## WHAT IS REQUIRED
Among the entries beneath this sentence, how many lines include the word "hand"? Only the number is wanted.

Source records
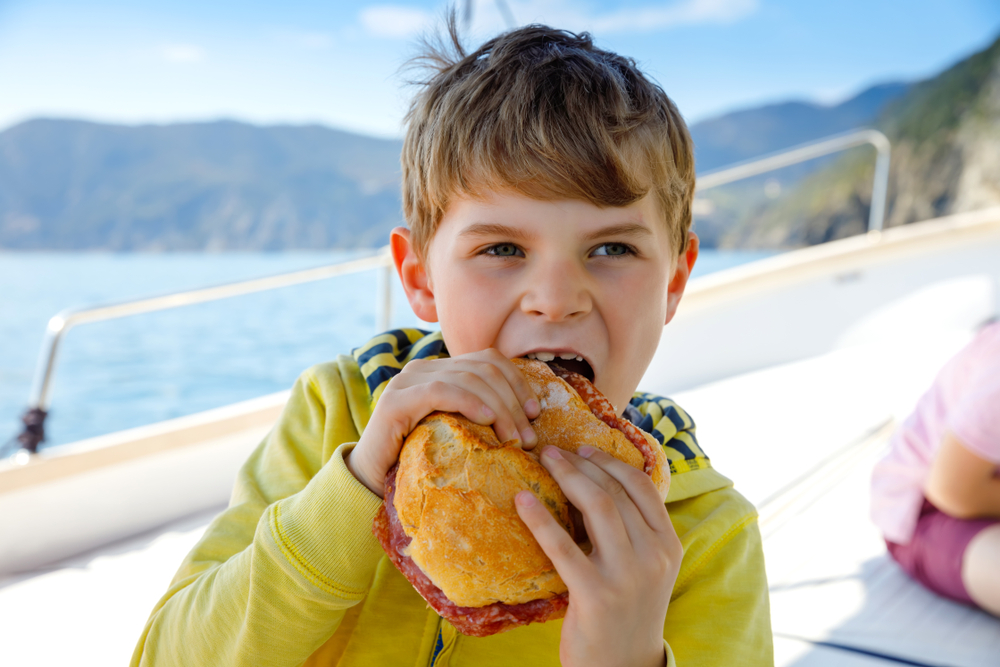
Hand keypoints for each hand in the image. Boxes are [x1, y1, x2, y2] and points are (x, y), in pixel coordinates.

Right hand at [346, 349, 539, 495]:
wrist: (371, 480)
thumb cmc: (419, 459)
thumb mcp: (456, 431)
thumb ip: (478, 414)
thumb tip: (526, 416)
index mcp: (440, 370)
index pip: (488, 359)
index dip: (517, 381)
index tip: (534, 412)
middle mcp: (423, 368)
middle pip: (483, 368)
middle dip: (513, 400)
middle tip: (528, 437)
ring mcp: (408, 380)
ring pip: (468, 378)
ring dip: (499, 408)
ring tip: (513, 438)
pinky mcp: (396, 400)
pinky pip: (443, 391)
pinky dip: (470, 403)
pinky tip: (487, 421)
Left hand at [516, 445, 681, 666]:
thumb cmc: (628, 610)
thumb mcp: (646, 567)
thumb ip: (634, 530)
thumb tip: (596, 481)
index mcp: (669, 544)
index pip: (642, 485)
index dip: (610, 461)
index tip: (582, 448)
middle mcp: (654, 556)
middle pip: (615, 491)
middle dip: (580, 464)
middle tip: (552, 451)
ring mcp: (627, 575)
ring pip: (597, 506)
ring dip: (566, 477)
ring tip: (542, 463)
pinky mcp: (596, 594)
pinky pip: (563, 546)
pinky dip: (540, 518)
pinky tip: (522, 501)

## WRITTEN SOLUTION
3